Auto company CEOs rolling in dough

DETROIT — If there is a crisis in the auto industry, it certainly cannot be seen when looking at the compensation of its top management. While autoworkers are being laid off, seeing their plants close and being pressured to grant health care and work rule concessions, those they work for are going in an opposite direction.

A Detroit Free Press analysis of the pay and compensation of 80 top CEOs at Ford, GM and 12 auto suppliers found their pay averaged $4.2 million in 2006. Total compensation for these executives rose 22 percent from 2005, when the average compensation was $3.5 million.
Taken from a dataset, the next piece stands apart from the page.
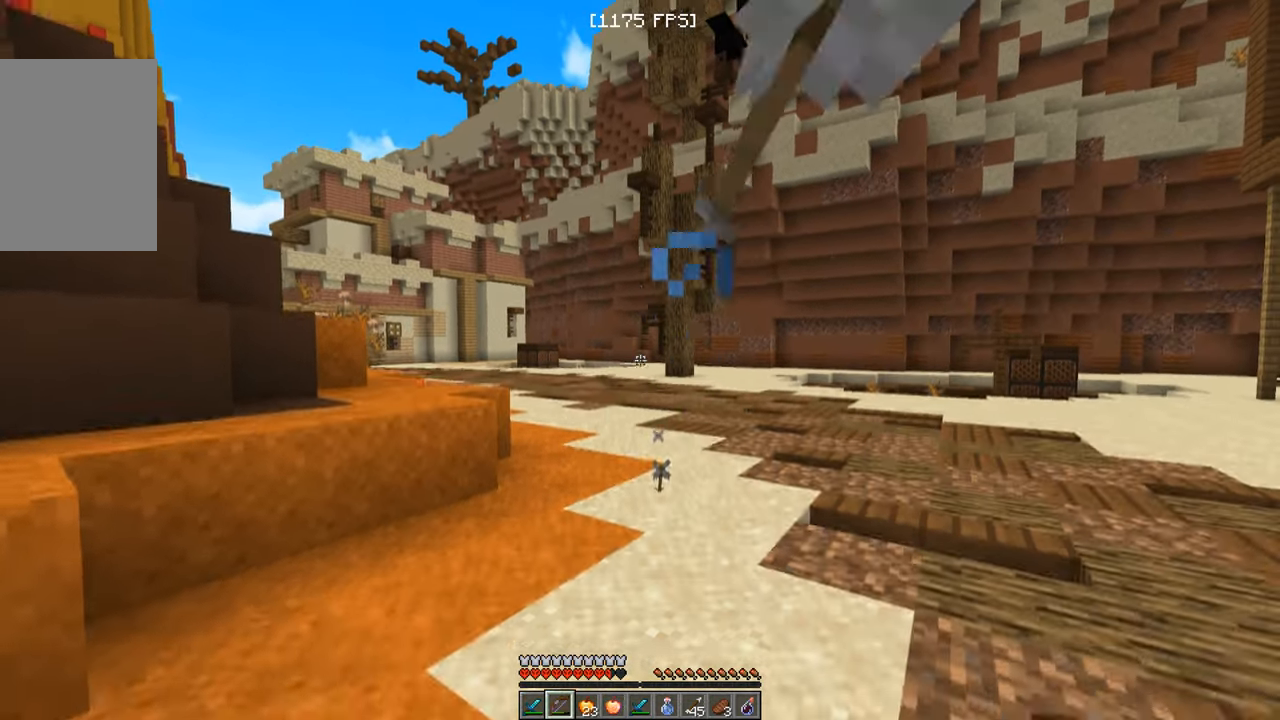
{"keys": [], "mouse": ["left"], "events": [[83, "mouse_left", "down"]]}
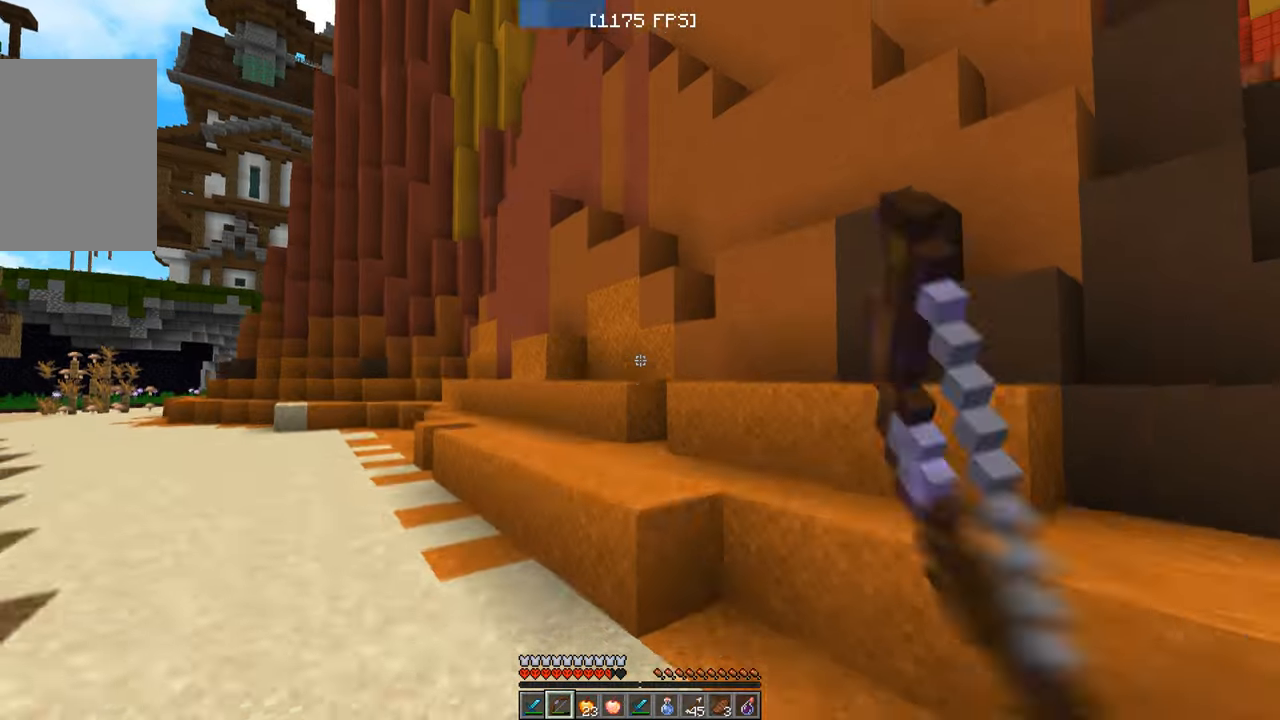
{"keys": [], "mouse": [], "events": [[33, "mouse_left", "up"]]}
While Ford’s “The Way Forward” plan announced in 2006 will close 16 plants and eliminate 44,000 workers by 2009, its chief executive Alan Mulally was at the top of the compensation list with a total package of $39.1 million.

Although GM lost $2 billion in 2006 and is closing 12 plants and slashing 34,000 jobs, its chairman Rick Wagoner received $9.6 million in total compensation, a 75 percent pay raise from 2005.

Even more striking are the termination clauses many of the executives have. While workers receive a pink slip, auto executives get “golden parachutes.” These can vary from $71 million for Federal-Mogul’s Jose Alapont and $56 million for American Axle’s Alexander Cutler to $27 million for Ford’s Mulally and Visteon’s Michael Johnston.

One problem with executive termination clauses is that CEOs are “rewarded” when they lose their job through a change in control of the company — which they can help bring about — thus creating a conflict of interest that can influence them to make deals not in the interest of the company or workers.

UAW President Ron Gettelfinger told the Free Press in a statement: “During a period of plant closings, employment reductions, and other painful changes for workers and communities, it’s fair to ask whether executives are truly adding value in proportion to any compensation increases they have received.”

Come September, the UAW’s contracts with Chrysler, GM and Ford expire. The auto companies have indicated they will be expecting more sacrifices from the workers, which, if agreed to, will only increase the gap between executive and worker pay.